When Republicans assumed the gavel in both chambers of Congress for the first time in eight years as a result of their election victories in November, they came in with a game plan:
Offer legislation that draws contrasts between them and President Obama; score victories passing bipartisan bills that Obama would have to grudgingly accept or veto; and not frighten voters away from choosing a Republican for the White House in 2016.
But a series of missteps set the game plan off script.
In January, Republican leaders in the House pulled a controversial border security bill from consideration, claiming a snowstorm made it impossible to hold a vote. So far there's been no effort to reschedule.
Conservative Republicans and Democrats who opposed the measure said the weather was a convenient excuse to shelve a bill that was in danger of failing on the House floor.

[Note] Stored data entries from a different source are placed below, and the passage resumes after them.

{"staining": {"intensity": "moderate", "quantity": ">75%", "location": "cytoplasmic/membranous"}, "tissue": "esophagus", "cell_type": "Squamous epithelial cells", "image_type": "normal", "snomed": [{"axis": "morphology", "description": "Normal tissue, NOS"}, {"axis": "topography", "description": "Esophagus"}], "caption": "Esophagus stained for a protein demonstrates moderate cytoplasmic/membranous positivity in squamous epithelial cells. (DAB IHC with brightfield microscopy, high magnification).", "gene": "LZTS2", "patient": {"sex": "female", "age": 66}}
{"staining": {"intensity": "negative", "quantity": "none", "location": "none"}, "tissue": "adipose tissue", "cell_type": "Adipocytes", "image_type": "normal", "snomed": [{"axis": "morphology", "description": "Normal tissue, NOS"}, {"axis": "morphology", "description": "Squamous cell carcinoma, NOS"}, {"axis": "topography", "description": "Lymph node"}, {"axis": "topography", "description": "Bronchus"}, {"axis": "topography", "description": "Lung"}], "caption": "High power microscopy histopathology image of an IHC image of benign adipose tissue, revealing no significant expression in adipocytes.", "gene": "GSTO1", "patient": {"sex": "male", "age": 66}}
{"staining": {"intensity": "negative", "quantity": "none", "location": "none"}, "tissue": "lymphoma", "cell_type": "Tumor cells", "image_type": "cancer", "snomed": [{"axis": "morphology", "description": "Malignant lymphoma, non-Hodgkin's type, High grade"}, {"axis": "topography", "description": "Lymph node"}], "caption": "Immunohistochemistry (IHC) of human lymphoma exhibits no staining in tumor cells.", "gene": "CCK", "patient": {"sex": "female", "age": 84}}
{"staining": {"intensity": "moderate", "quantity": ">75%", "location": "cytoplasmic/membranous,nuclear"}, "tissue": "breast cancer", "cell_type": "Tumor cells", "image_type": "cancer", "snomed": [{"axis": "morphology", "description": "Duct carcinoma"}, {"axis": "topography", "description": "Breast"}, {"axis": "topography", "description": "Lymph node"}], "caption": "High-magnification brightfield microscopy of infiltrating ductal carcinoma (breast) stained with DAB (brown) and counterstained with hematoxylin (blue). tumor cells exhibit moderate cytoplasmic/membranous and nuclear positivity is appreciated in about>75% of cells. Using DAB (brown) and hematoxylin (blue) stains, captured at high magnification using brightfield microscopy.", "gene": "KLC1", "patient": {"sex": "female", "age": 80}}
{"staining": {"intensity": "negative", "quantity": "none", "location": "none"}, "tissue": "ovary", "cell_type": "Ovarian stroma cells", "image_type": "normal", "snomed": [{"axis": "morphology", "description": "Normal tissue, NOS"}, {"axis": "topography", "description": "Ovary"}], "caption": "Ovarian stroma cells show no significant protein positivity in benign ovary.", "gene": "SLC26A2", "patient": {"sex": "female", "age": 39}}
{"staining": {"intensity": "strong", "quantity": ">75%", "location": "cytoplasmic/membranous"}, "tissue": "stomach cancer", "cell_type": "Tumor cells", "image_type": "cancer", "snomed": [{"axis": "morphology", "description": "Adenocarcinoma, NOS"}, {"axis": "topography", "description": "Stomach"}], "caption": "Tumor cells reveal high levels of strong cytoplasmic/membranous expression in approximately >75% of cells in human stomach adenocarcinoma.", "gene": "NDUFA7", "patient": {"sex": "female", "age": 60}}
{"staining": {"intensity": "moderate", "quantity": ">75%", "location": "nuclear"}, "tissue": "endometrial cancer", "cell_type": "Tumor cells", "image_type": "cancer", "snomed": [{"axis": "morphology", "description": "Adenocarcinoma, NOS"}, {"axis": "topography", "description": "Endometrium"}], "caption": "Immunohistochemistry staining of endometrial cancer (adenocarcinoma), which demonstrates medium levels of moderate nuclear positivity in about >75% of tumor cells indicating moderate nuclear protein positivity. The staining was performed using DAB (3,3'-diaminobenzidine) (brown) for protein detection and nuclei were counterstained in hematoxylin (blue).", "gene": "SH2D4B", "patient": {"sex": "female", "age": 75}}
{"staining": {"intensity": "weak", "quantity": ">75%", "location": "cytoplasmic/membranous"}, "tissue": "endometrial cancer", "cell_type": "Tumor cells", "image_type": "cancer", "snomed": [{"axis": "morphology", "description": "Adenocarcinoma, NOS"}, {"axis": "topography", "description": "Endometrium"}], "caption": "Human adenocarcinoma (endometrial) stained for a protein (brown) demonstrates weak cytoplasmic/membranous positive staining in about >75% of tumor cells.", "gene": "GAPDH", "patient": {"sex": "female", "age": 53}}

Boehner's leadership team also had to yank another GOP-sponsored bill — one that would ban most abortions after a 20-week pregnancy. Some Republicans complained that its rape-reporting requirements exposed a rift between the party's moderate and conservative wings.
Even on the new Congress' first day, Boehner had to weather a rebellion when 25 mostly conservative Republicans voted for someone other than him to be House speaker.
"Week one, we had the vote for speaker. Week two, we debated deporting children. Week three, we're debating rape and incest," said moderate Rep. Charlie Dent, R-Pa. "I just can't wait for week four."
The apparent rise of moderate House Republicans has riled conservatives.
"I think you're going to see again and again it's going to be moderate and liberal Republicans who are going to make it difficult to move forward," said Rep. Tim Huelskamp, R-Kan. "The heart of the Republican Party is conservatives. Liberals are in the other party."
As GOP unity in the House seems elusive, party solidarity between the House and Senate could be equally challenging.
House and Senate Republicans — who envisioned greater cooperation — are squabbling over immigration after the House passed a bill that would fully fund the Department of Homeland Security through September but also would reverse Obama's executive actions on immigration.
Facing a Feb. 27 deadline before the Homeland Security budget runs dry, Republican senators are struggling over how to fund it and keep conservatives happy by attacking Obama's solo moves.
Sen. Lindsey Graham, R-S.C., who supports an immigration overhaul, said, "I don't know, honest to God, how this movie ends."